Okay, enough philosophy, what does this mean for video games? I think there is the potential for video games to explore pain in a way that adds mechanical depth. Video games (and fiction in general, really) are in a large part about struggle. Likewise, pain is a struggle. Pain enriches and complicates our experience just as much as any other struggle does. Imagine, perhaps, a game where a character drinks and takes pills to manage pain from old injuries. He or she maybe would have to balance pain and addiction, walking a fine line between both. Or maybe a third person game wherein being in pain brought the character character closer to the camera. This would, as per Leder, bring the body to the forefront and color the perceptions of the player in a way more meaningful than a red or grey overlay on the screen.

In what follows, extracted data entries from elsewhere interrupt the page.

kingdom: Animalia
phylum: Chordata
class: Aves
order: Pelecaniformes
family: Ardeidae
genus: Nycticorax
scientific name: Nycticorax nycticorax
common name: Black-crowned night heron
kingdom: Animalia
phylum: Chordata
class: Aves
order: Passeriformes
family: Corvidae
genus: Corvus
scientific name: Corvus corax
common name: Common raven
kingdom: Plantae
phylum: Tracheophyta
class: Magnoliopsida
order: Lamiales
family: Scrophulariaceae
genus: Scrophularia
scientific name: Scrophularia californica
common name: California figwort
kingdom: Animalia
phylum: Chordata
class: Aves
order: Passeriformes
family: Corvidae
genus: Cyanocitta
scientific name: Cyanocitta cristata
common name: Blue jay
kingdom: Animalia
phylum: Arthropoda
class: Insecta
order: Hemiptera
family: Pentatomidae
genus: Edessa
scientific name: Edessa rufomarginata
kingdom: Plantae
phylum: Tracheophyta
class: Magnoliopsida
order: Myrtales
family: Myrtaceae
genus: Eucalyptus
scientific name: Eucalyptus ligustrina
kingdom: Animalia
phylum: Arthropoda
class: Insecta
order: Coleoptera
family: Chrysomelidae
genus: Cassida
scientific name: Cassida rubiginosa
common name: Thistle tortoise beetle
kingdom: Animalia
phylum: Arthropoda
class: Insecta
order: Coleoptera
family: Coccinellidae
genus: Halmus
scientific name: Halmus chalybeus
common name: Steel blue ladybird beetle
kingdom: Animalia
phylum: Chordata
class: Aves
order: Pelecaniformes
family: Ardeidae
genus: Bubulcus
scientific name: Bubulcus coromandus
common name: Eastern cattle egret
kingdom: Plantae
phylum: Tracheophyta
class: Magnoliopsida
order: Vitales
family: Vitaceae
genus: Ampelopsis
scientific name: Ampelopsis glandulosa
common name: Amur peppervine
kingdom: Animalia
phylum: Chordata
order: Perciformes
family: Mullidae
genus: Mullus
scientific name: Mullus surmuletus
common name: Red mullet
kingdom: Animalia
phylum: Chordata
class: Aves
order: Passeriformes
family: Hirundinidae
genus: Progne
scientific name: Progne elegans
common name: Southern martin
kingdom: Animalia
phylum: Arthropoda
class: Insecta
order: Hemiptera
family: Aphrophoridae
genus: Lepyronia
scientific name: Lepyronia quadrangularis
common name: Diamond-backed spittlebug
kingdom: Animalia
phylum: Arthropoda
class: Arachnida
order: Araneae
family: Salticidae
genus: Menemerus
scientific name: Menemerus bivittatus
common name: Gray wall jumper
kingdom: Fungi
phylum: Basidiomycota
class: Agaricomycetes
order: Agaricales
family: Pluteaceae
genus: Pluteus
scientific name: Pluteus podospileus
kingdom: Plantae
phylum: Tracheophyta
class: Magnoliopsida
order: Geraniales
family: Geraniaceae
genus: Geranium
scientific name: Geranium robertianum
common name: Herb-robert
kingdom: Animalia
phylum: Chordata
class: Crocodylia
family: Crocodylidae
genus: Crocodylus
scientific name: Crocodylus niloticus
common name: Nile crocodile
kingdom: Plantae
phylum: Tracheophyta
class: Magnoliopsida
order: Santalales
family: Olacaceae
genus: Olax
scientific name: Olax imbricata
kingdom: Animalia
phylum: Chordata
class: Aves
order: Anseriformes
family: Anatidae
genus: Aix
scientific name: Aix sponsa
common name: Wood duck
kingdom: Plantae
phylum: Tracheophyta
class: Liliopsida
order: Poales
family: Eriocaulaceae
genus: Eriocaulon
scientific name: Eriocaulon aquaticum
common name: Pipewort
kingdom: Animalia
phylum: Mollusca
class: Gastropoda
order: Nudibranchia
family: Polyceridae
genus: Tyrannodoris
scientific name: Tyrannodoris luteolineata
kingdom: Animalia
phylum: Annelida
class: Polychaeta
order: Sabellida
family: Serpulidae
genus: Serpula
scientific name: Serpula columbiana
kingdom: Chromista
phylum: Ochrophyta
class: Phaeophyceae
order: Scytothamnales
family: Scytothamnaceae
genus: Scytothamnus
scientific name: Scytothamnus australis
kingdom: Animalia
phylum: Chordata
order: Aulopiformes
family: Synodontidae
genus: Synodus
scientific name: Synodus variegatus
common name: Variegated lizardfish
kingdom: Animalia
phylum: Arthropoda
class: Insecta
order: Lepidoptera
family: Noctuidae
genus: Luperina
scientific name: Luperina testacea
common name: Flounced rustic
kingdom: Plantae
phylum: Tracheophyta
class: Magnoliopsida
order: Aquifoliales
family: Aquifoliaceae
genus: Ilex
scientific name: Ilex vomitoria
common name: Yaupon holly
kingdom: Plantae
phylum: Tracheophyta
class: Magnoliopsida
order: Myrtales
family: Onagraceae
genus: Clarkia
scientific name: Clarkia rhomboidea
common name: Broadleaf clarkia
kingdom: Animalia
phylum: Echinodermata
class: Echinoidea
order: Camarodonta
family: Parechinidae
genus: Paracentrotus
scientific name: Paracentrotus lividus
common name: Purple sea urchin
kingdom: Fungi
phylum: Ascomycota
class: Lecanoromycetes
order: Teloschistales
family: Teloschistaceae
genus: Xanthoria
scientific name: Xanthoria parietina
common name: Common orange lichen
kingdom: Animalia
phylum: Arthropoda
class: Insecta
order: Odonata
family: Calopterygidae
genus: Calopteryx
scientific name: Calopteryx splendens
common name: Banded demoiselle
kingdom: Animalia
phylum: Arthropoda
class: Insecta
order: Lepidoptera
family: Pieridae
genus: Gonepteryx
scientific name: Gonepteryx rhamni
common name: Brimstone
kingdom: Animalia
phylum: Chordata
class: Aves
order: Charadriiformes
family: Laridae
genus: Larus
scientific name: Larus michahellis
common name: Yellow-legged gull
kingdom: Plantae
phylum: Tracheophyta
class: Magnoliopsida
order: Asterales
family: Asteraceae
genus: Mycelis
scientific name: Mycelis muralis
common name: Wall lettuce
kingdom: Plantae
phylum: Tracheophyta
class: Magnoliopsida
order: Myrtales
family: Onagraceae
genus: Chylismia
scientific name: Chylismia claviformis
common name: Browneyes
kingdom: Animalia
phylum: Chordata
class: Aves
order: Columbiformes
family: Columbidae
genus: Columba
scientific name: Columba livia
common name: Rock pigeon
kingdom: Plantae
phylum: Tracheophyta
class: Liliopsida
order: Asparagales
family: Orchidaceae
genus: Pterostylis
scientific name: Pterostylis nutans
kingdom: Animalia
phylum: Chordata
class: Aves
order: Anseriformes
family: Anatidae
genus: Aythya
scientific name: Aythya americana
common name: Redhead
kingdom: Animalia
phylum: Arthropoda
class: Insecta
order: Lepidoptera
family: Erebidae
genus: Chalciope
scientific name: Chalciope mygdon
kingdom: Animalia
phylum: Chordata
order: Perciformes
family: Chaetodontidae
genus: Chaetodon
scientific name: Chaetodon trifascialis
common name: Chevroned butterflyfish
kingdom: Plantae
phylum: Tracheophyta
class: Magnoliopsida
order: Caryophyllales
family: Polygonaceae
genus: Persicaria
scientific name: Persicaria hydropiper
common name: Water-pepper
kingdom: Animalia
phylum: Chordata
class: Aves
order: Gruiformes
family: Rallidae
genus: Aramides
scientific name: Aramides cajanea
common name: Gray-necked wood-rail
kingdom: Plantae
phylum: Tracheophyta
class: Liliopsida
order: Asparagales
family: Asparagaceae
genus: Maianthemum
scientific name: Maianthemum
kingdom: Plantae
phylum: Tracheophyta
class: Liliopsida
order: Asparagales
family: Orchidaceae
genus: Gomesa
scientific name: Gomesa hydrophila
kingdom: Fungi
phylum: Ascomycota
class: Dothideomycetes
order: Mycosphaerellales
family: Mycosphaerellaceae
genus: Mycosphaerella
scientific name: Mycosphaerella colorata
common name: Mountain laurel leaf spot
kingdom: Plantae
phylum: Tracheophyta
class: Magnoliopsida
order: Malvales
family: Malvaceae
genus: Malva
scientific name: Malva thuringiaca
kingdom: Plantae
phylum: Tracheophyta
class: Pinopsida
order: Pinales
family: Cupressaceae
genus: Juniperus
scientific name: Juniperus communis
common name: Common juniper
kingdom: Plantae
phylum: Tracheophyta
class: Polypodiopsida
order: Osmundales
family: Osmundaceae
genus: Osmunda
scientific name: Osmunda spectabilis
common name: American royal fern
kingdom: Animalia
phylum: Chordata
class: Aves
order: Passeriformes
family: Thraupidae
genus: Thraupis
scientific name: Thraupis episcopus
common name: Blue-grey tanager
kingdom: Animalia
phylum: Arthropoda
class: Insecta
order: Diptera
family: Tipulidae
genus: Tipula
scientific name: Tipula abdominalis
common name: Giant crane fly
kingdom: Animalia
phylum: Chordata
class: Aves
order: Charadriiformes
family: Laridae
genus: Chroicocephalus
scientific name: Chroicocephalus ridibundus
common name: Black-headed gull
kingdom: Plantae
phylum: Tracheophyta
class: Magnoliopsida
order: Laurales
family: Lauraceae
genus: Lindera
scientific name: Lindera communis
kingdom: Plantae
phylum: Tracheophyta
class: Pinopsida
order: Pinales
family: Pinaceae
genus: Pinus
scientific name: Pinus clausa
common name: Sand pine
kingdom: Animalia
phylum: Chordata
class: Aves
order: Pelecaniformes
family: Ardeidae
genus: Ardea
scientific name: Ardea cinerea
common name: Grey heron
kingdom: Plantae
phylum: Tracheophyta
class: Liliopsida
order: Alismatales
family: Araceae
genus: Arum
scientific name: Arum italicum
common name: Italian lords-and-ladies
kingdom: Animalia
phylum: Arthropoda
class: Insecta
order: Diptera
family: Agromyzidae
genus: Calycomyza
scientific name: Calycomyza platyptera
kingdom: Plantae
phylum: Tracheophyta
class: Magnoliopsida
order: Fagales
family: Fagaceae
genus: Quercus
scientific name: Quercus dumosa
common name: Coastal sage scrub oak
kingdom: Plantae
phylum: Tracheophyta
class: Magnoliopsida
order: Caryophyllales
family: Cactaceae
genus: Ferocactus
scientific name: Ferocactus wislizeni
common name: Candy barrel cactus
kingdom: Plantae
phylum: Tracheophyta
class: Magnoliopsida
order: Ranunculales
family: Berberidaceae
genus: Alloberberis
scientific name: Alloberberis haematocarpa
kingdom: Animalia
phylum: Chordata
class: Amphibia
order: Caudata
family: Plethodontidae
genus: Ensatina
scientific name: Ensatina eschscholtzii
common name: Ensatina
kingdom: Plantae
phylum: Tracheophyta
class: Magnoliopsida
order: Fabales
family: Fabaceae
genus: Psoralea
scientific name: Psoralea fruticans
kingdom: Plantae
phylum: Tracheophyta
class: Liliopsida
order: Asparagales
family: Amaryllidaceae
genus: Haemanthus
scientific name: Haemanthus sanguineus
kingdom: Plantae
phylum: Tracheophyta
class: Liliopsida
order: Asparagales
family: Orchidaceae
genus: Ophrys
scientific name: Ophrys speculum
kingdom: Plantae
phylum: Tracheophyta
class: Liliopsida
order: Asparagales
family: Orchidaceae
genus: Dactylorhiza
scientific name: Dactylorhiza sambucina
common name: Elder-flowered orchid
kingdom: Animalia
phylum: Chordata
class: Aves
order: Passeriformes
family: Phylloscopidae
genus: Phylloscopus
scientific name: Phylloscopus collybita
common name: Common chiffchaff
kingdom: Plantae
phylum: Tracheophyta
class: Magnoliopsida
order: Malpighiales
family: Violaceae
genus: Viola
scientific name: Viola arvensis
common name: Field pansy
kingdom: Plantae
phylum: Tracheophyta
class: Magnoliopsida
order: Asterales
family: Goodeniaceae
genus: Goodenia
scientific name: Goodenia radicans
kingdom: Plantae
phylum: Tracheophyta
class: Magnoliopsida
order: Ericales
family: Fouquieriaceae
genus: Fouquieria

There are some games, however, that I think should be applauded for their use of pain. One series, Valve’s Left 4 Dead, differentiates the effects of medical kits from painkillers. In Left 4 Dead, painkillers are more plentiful than medical kits and offer an alternative form of temporary health. Another series that employs pain in a meaningful way is the Far Cry series. In the Far Cry games, when your character is critically low on health, he looks either at his hand or his arm or his leg and goes through a very vivid animation wherein he wretches shrapnel or glass from his body. Additionally, in Far Cry 2, companions are sometimes mortally wounded. For them, you can sacrifice valuable morphine syrettes in order to ease their pain. This gesture, while not totally divorcing injury from pain, introduces depth and conveys the danger of the setting while expanding the game’s use of “health items.”

Games in the future will most likely continue to explore and develop their injury systems as a way of exploring and expressing setting. Pain as a game mechanic, however, ought to be tapped and utilized just the same. Pain is its own challenge and could add that much more depth to the games that we all love and enjoy.